Costa Rica's Pacific Coast offers an equally enjoyable, and far less expensive alternative for those interested in Pacific coast diving. The volcanic rock formations and rock pinnacles provide an ideal refuge for the marine life which inhabits these local waters.

Over 25 local dive sites, most within a 10-40 minute boat ride, are scattered along the Pacific coastline. Year round, these dive spots are frequently visited by white-tip reef sharks, spotted eagle rays, turtles, gigantic stingrays, sea horses, starfish and many species of eels. Occasionally, whale sharks, spinner dolphins, humpback whales and Orcas have been sighted.

CAÑO Island is often rated by people as among the best in the world and is one of the world's newest hot spots for adventure diving. Located off the Southwest Pacific coast of Costa Rica, this virgin area offers a variety of unique diving attractions, from 15 - 16' reefs to 80' "walls". The rock formations are volcanic origins; sea fans, cup coral, head corals are the most common. Because of its status as a Biological Reserve the diving in Caño Island is regulated. Only 10 divers maximum and 5 dive sites are open to the public. By law, it is totally prohibited to remove any marine objects dead or alive (shells, corals, etc.).
Although the currents and visibility are difficult to predict, the latter is usually outstanding and rarely gets below 50'. The bad joke here is about sharks. Lots of them (white-tips) ranging in size from 6-10' as well as sea turtles, dolphins, stingrays, morays, and huge snapper and grouper.

Dive Site in Cano Island
*Bajo Del Diablo:
Depth: 20 to 80 feet
Skill Level: Intermediate
The area's main attraction, this site consists of volcanic mounds and canyons and is often patrolled by white-tip reef and bull sharks.
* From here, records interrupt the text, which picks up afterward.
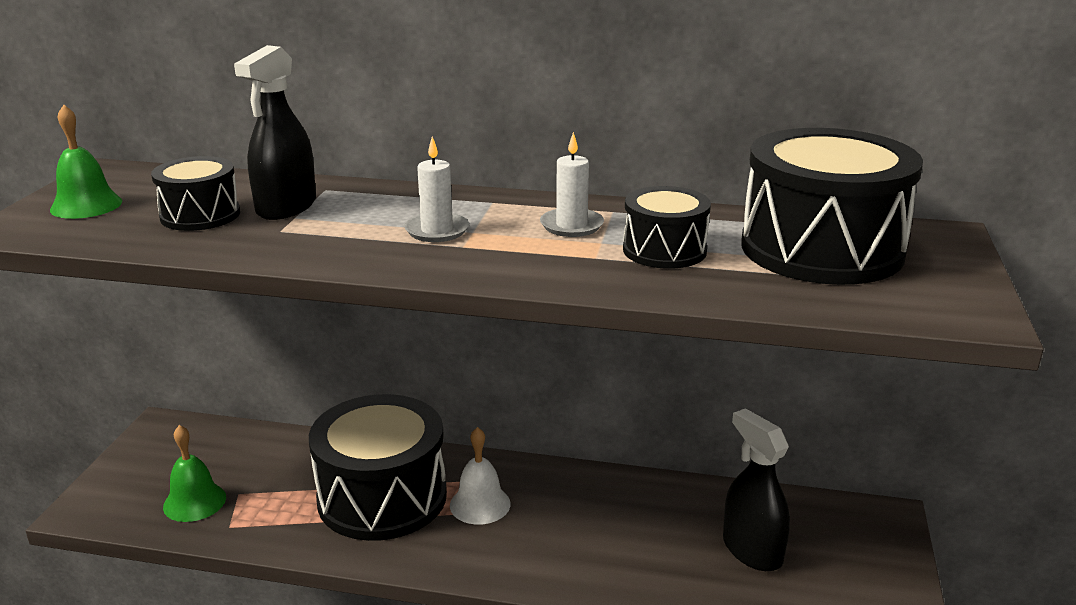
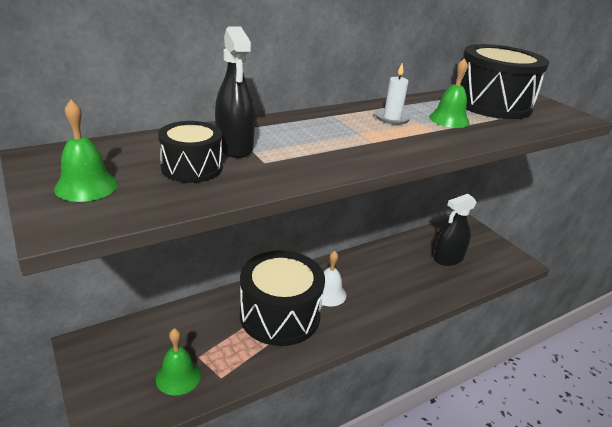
camera: 45 degrees left, 5 degrees up
(437, 230) = (343, 137): white candle -> none
(664, 250) = (449, 119): black drum -> green bell
(752, 550) = (448, 258): black spray bottle -> black spray bottle turned 45 degrees counterclockwise

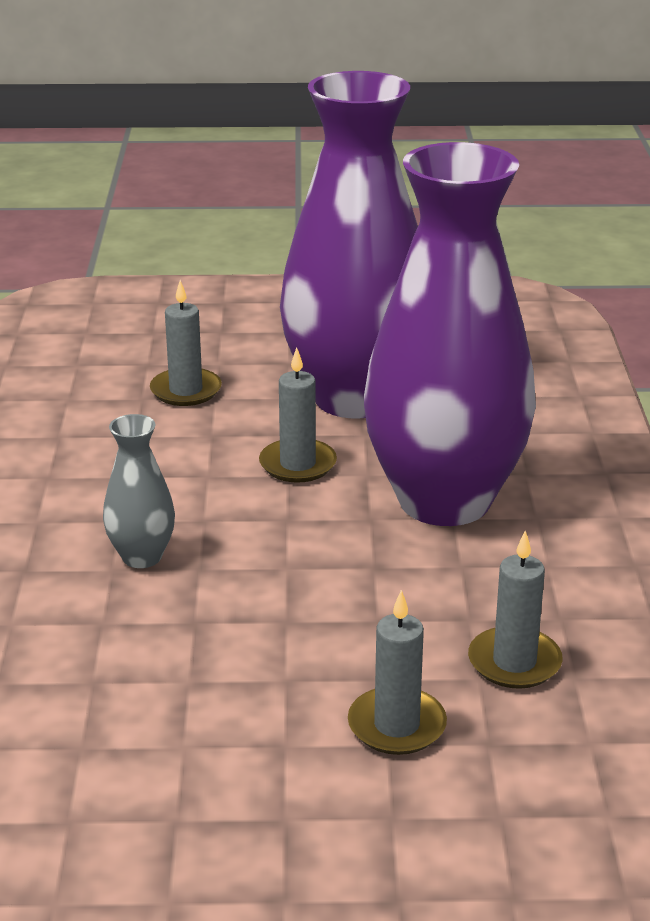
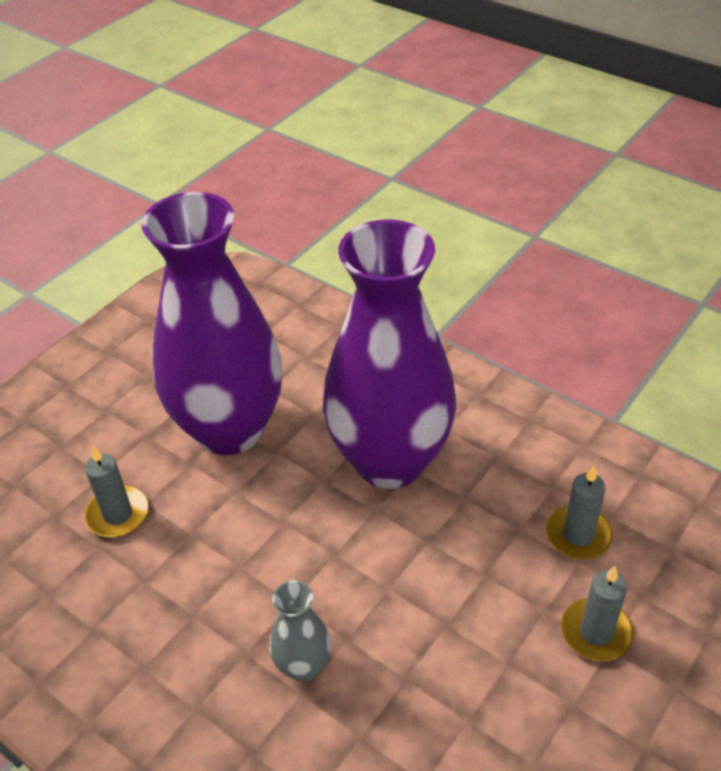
camera: 50 degrees left, 15 degrees up
(298, 464) = (277, 509): grey candle -> none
Manta rays with 15-20' wing spans visit the site during the summer months (February to June). Schools (in the hundreds) of horseye jacks, barracudas, cubera & dog tooth snappers (40+ lbs.) are most likely seen, as well as tropicals like puffers, king angel fish, damsels, etc.

Depth: 65 to 70 feet
Skill Level: Intermediate
The name speaks for itself! The main part of this site is usually "stuffed" with big schools of blue striped snappers. Drop in on hundreds of circling barracuda eyeing schools of horse-eye jacks. Four-foot amberjacks stare boldly into your mask. Five rocky mounds are separated by sandy crops of garden eels. Parrot fish, triggers, eels, puffers, and occasionally sting rays, mobile rays and barracudas are regular residents.

*Cueva del Tiburon:
Depth: 50 feet
Skill Level: Intermediate
Located in front of the ranger station, "Shark Cave" - seven feet high, 40 feet long - houses white-tip sharks, but expect diamond stingrays and boxfish as well. Watch for pilot whales and sailfish during the safety stop. Puffers, damsels, Moorish idols, box fish, goat fish and other tropical are most likely to be seen.

*Marenco Rock:
Depth: 50-60 feet
Skill level: Intermediate
Closest site to the mainland. Black corals, snappers, grunts, occasional big jelly fish (non-stinging) float by.

Depth: 40 feet
Skill level: Beginner-Intermediate
Close to Corcovado National Park, this site is a set of pinnacles filled with schools of fish. Rocks are sedimentary which houses lobsters regularly. Horseye jacks, barracudas, grunts, snappers, and rooster fish greet divers.